Déjà l’Espagne, à laquelle le Basque est resté fidèle tout au long de son œuvre (Pavane pour une infante décédée, Heure espagnole, Rhapsodie espagnole…), empruntant à la péninsule ses tons chauds auxquels font écho les Lola de Valence de Manet, judicieusement emprunté au musée d’Orsay.
Une forme égale
Puis c’est l’enfance, toujours tapie chez Ravel, comme en témoignent les nombreux jouets mécaniques, figurines et puzzles qu’il collectionne méthodiquement et aligne dans son antre de Monfort-l’Amaury, maison – et désormais musée – entretenue avec une attention maniaque. au détail. Une manie ludique qui régira le défi esthétique de Boléro, pur pari formel. 1928 est aussi l’année où Ravel fait une tournée triomphale aux États-Unis, profitant de son séjour pour visiter les usines Ford, fasciné par ces ogres d’acier : « C’est splendide, comme Métropole… et aussi horrible »il a écrit à son frère.
En fait, le boléro dégage un aspect moteur à travers un martèlement rythmique qui fait écho à ce que tenteront les minimalistes américains, cinquante ans plus tard, signifiant en quelque sorte la modernité radicale de la partition.

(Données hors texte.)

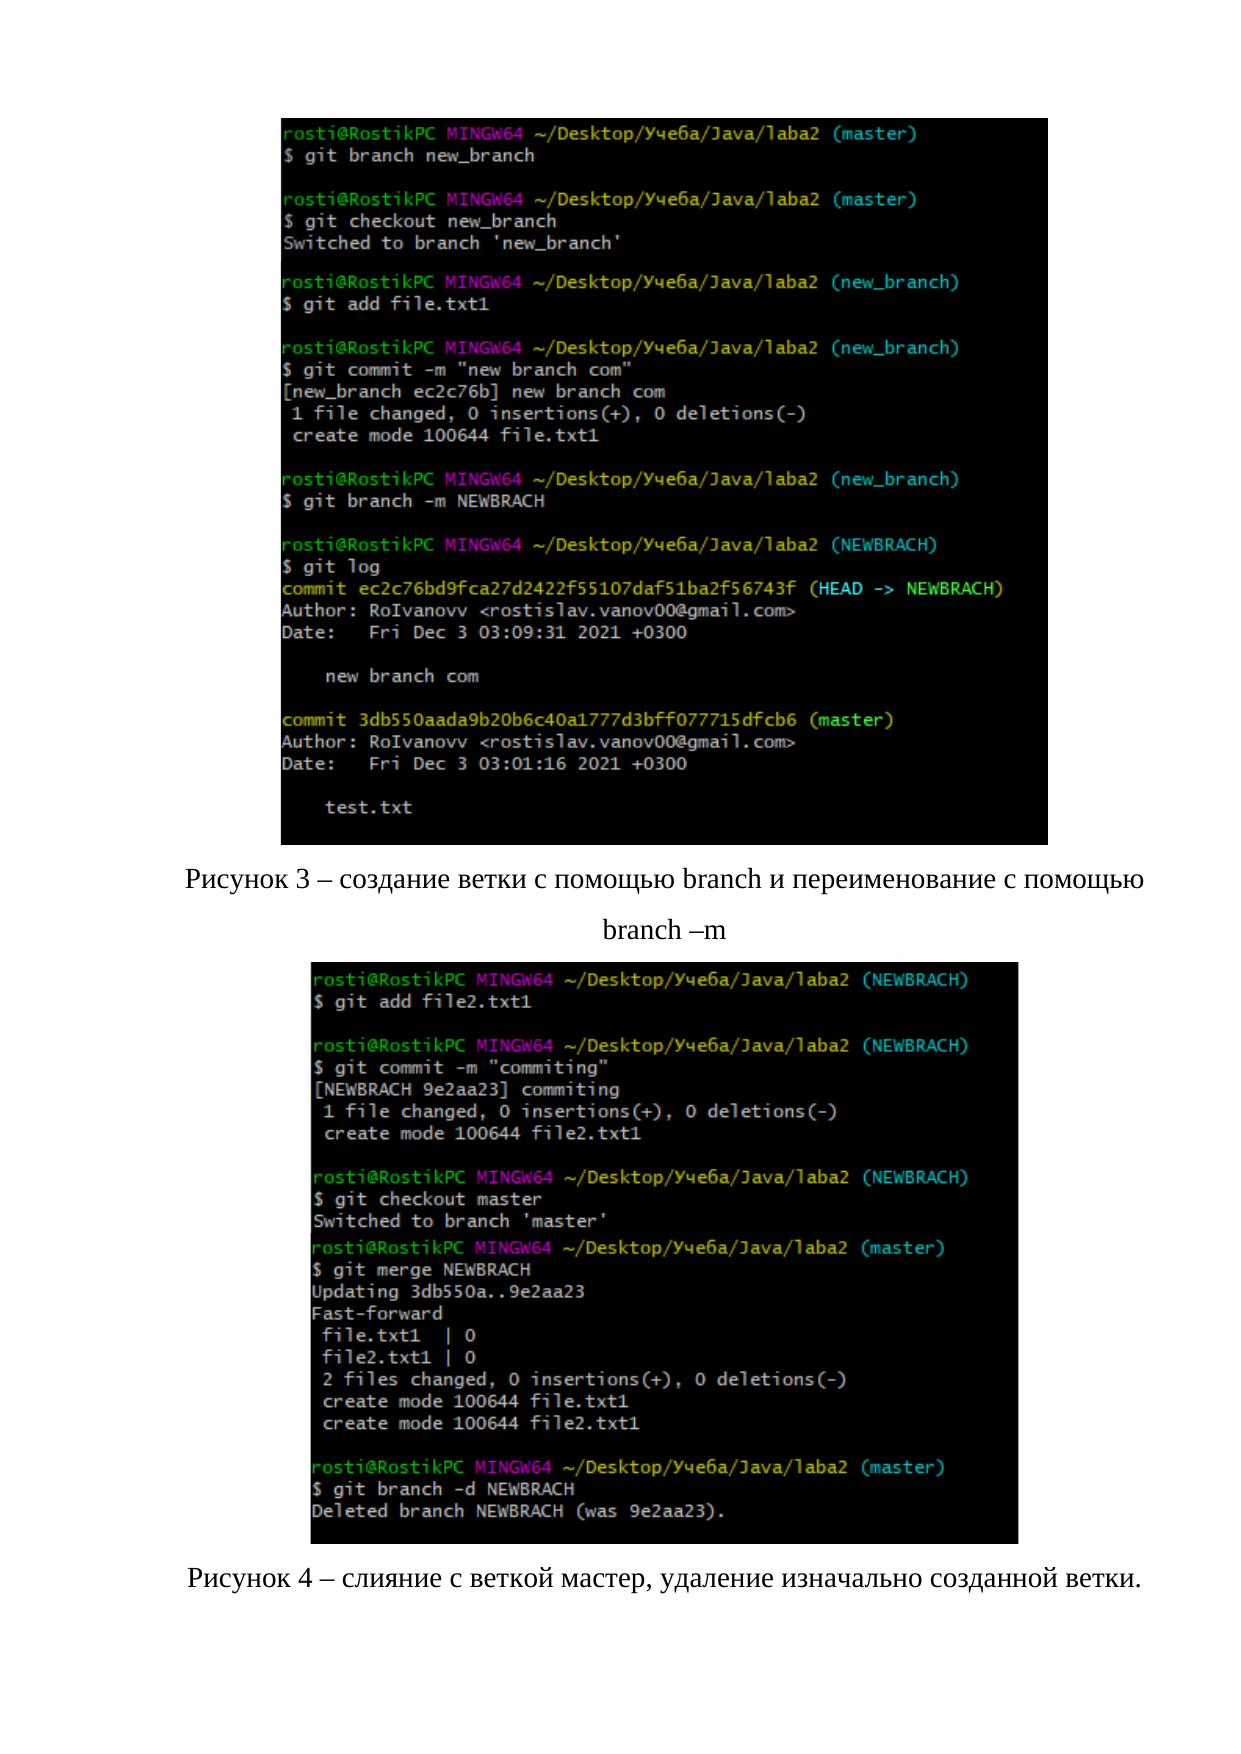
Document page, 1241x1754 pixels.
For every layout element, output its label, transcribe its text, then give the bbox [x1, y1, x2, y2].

text Рисунок 3 – создание ветки с помощью branch и переименование с помощью branch –m [177, 861, 1152, 945]
text Рисунок 4 – слияние с веткой мастер, удаление изначально созданной ветки. [177, 1560, 1152, 1594]
picture [280, 118, 1048, 845]
picture [310, 962, 1019, 1544]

Et « horloger suisse », » s’est moqué Igor Stravinsky qui avait parfaitement compris le perfectionnisme de son contemporain. « Une partition sans musique, une usine orchestrale sans objet, un suicide dont l’arme est la seule expansion du son »a écrit sur le Boléro Jean Echenoz dans son Effilochage (2006, éditions de Minuit). En tout cas, l’exposition renforce le sentiment de perfection musicale dont dépend sûrement l’incroyable postérité de cette œuvre indestructible.
« Ravel Boléro », au Musée de la Musique, Philharmonie de Paris, jusqu’au 15 juin. A voir également l’excellent film d’Anne Fontaine, Boléro, avec Raphaël Personnaz, impeccable dans le rôle de Ravel.